Published in March in JAMA Network Open, the study is based on 2017 prescription drug claims from Medicare Part D, which offers supplemental outpatient drug coverage and accounts for about one-third of prescription drug spending in the U.S. Of the 169 million filled prescriptions analyzed in the study, 8.5 million involved a brand-name drug when a generic was available.

Researchers found that the Medicare Part D program would have saved $977 million in one year if all branded drugs requested by clinicians had been generic instead. In addition, if patients had requested generics instead of brand-name drugs, the program would have saved $673 million in the same year, saving a total of $1.7 billion.

Laws are in place in every U.S. state and the District of Columbia that promote generic drug dispensing. But in cases where a brand-name drug was dispensed in 2017, clinicians and patients requested brand name prescription drugs 30% of the time.

“Even with laws in place, requesting a brand name drug happens way more frequently than it should,” study author Gerard Anderson, PhD, professor in the Department of Health Policy and Management at the Johns Hopkins Bloomberg School of Public Health said in a news release. “This dispensing pattern results in exponentially higher costs for both the Medicare Part D program and patients.”

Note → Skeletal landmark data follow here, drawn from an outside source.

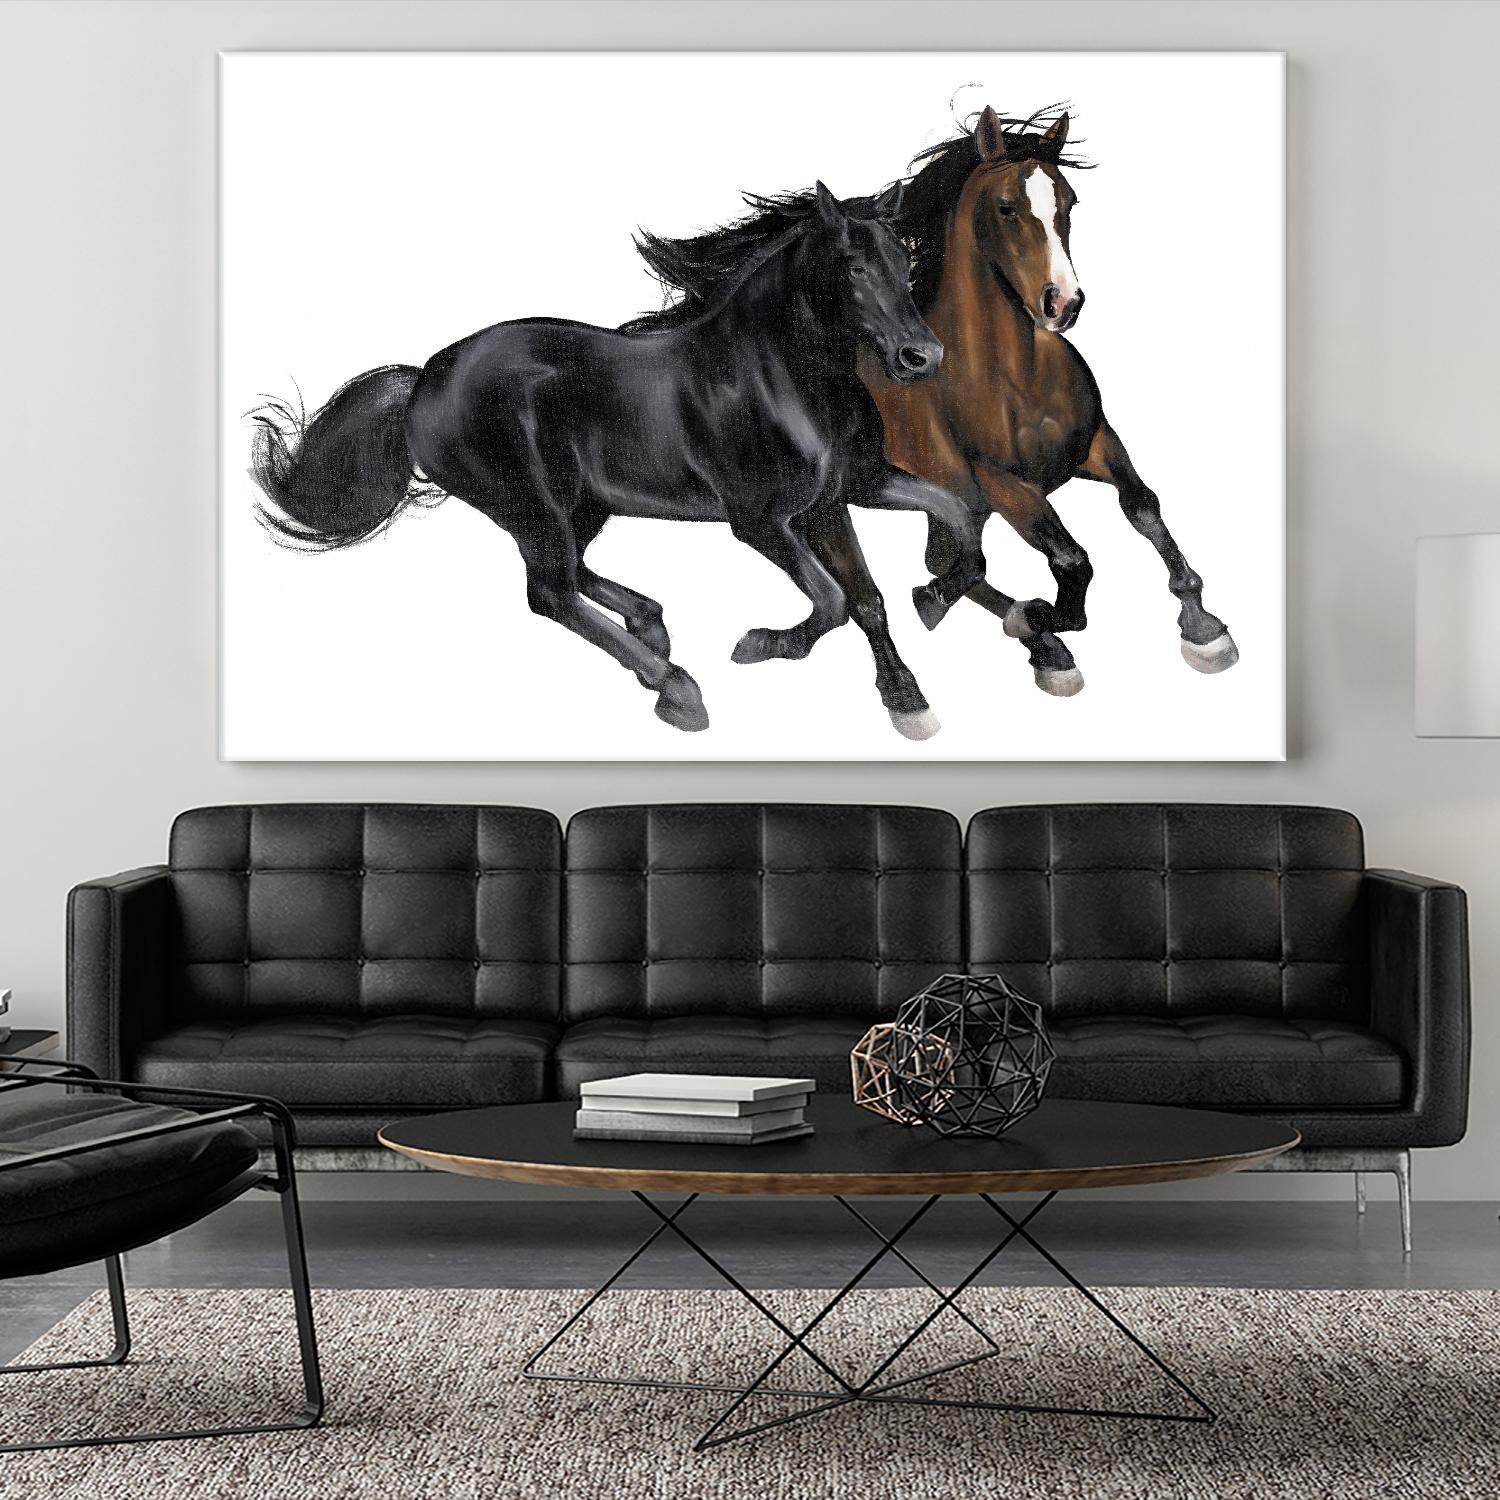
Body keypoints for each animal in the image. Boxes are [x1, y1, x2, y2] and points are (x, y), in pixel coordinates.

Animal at [249, 183, 987, 739]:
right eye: (853, 267)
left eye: (904, 264)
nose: (922, 358)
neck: (781, 378)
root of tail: (425, 376)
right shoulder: (761, 522)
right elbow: (834, 600)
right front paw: (760, 644)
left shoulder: (846, 494)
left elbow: (922, 550)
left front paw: (917, 668)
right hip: (532, 507)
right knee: (549, 591)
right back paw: (678, 689)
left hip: (582, 506)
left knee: (568, 576)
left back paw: (652, 628)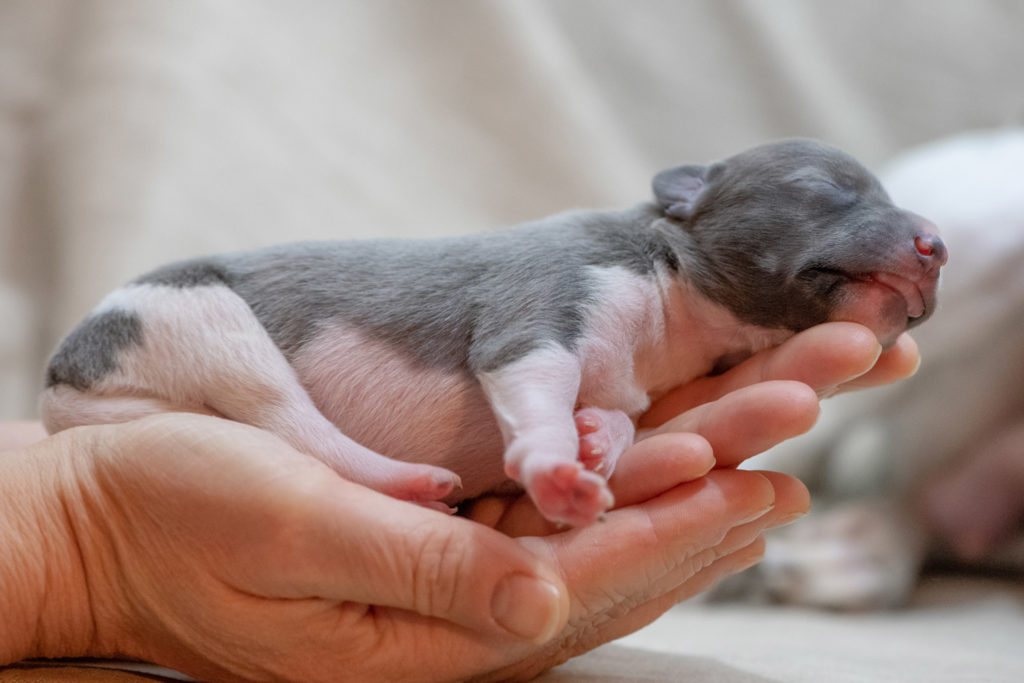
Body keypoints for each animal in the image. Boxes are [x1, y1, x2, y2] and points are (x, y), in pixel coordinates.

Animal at [44, 137, 946, 524]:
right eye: (826, 186)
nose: (938, 245)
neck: (666, 278)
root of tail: (62, 390)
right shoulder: (543, 304)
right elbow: (532, 379)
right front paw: (555, 465)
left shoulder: (627, 377)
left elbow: (617, 410)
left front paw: (601, 439)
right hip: (201, 320)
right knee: (291, 424)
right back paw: (408, 483)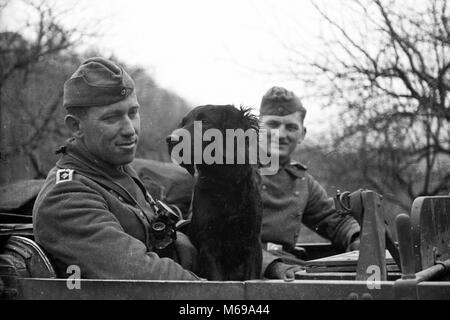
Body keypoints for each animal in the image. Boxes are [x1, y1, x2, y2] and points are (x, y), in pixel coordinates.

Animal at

While some clinicians or patients mistrust generic drugs, research shows they are as safe and effective as brand-name drugs. Patients taking expensive brand-name drugs are also more likely to skip doses or split pills to try and save money, and less likely to fill their prescriptions.

“Policy initiatives aimed at containing prescription drug spending should consider discouraging prescribers and patients from requesting branded dispensing,” the study said.